According to a post by KISSmetrics, you might not have read it all.
Writing for KISSmetrics, headline expert Bnonn cites usability research revealing we don’t only scan body copy, we also scan headlines. As such, we tend to absorb only the first three words and the last three words of a headline. If you want to maximize the chance that your entire headline gets read, keep your headline to six words.
Of course, six-word headlines are rare (and hard to write!). If you can’t cut your title down to six words, you can still be aware of how your headline might be read, and you can adjust accordingly. As the KISSmetrics post says:
Of course, that’s seldom enough to tilt the specificity-meter into the red. And I have it on good authority that some of the highest-converting headlines on the web are as long as 30 words.

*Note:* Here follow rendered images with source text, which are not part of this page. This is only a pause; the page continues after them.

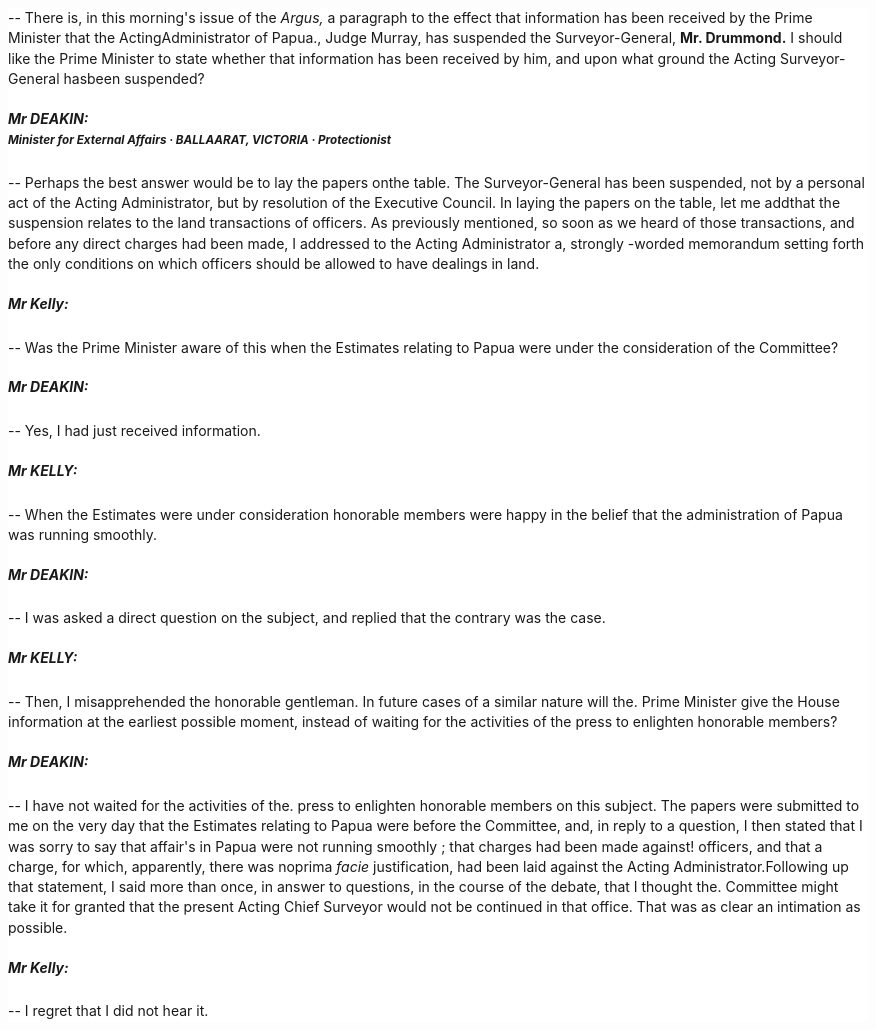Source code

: -- There is, in this morning's issue of the  *Argus,*  a paragraph to the effect that information has been received by the Prime Minister that the ActingAdministrator of Papua., Judge Murray, has suspended the Surveyor-General,  **Mr. Drummond.**  I should like the Prime Minister to state whether that information has been received by him, and upon what ground the Acting Surveyor-General hasbeen suspended? 

##### Mr DEAKIN:<br><small class="text-muted">Minister for External Affairs &middot; BALLAARAT, VICTORIA &middot; Protectionist</small>

-- Perhaps the best answer would be to lay the papers onthe table. The Surveyor-General has been suspended, not by a personal act of the Acting Administrator, but by resolution of the Executive Council. In laying the papers on the table, let me addthat the suspension relates to the land transactions of officers. As previously mentioned, so soon as we heard of those transactions, and before any direct charges had been made, I addressed to the Acting Administrator a, strongly -worded memorandum setting forth the only conditions on which officers should be allowed to have dealings in land. 

##### Mr Kelly:

--  Was the Prime Minister aware of this when the Estimates relating to Papua were under the consideration of the Committee? 

##### Mr DEAKIN:

-- Yes, I had just received information. 

##### Mr KELLY:

-- When the Estimates were under consideration honorable members were happy in the belief that the administration of Papua was running smoothly. 

##### Mr DEAKIN:

-- I was asked a direct question on the subject, and replied that the contrary was the case. 

##### Mr KELLY:

-- Then, I misapprehended the honorable gentleman. In future cases of a similar nature will the. Prime Minister give the House information at the earliest possible moment, instead of waiting for the activities of the press to enlighten honorable members? 

##### Mr DEAKIN:

-- I have not waited for the activities of the. press to enlighten honorable members on this subject. The papers were submitted to me on the very day that the Estimates relating to Papua were before the Committee, and, in reply to a question, I then stated that I was sorry to say that affair's in Papua were not running smoothly ; that charges had been made against! officers, and that a charge, for which, apparently, there was noprima  *facie*  justification, had been laid against the Acting Administrator.Following up that statement, I said more than once, in answer to questions, in the course of the debate, that I thought the. Committee might take it for granted that the present Acting Chief Surveyor would not be continued in that office. That was as clear an intimation as possible. 

##### Mr Kelly:

--  I regret that I did not hear it. 
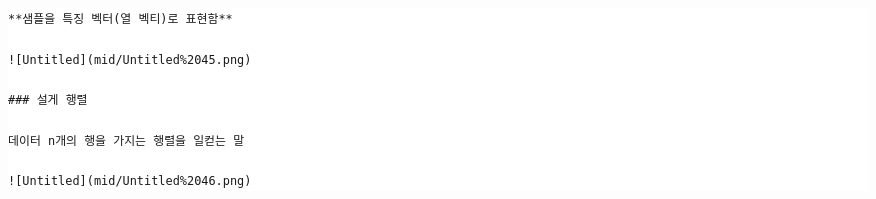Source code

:     **샘플을 특징 벡터(열 벡티)로 표현함**
    
    ![Untitled](mid/Untitled%2045.png)
    
    ### 설게 행렬
    
    데이터 n개의 행을 가지는 행렬을 일컫는 말
    
    ![Untitled](mid/Untitled%2046.png)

As a rule, if it won’t fit in a tweet it’s too long. But let me suggest that rather than worrying about length you should worry about making every word count. Especially the first and last 3.
The ideal length of a blog post is 7 minutes, 1,600 words
When measuring the content that performs best on their site, Medium focuses not on clicks but on attention. How long do readers stick with an article?
In this sense, an ideal blog post would be one that people read. And Medium’s research on this front says that the ideal blog post is seven minutes long.
To arrive at this number, Medium measured the average total seconds spent on each post and compared this to the post length. All Medium posts are marked with a time signature for how long the read should be. After adjusting their analysis for a glut of shorter posts (overall, 74% of posts are under 3 minutes long and 94% are under 6 minutes long), they came to their conclusion:
And there we have it: the average total seconds rises for longer posts, peaks at 7 minutes, and then declines.
And in terms of word count, a 7-minute read comes in around 1,600 words.
(A photo-heavy post could bring the average down closer to 1,000. Medium’s seven-minute story on ideal post length was filled with images and graphs and contained 980 words.)
SerpIQ examined the question of ideal post length from an SEO perspective. They looked at the top 10 results on search results pages and counted the words in each article. Their data included text in the sidebars of posts, so you can knock a few words off of the totals below.
Of course, as with any of these ideal lengths, the answers you find here could very well be taken as “it depends,” since research varies from site to site. For instance, Moz found that longer posts on their blog get linked to more often, and Upworthy found little correlation between length and attention when they tested Medium’s hypothesis for themselves. (Upworthy cited factors like type of posts and audience as a couple of possible explanations for the discrepancy.)
Perhaps the best takeaway here is this, borrowed from the conclusion of Medium’s study:
What it does mean is that it’s worth writing however much you really need. Don’t feel constrained by presumed short attention spans. If you put in the effort, so will your audience.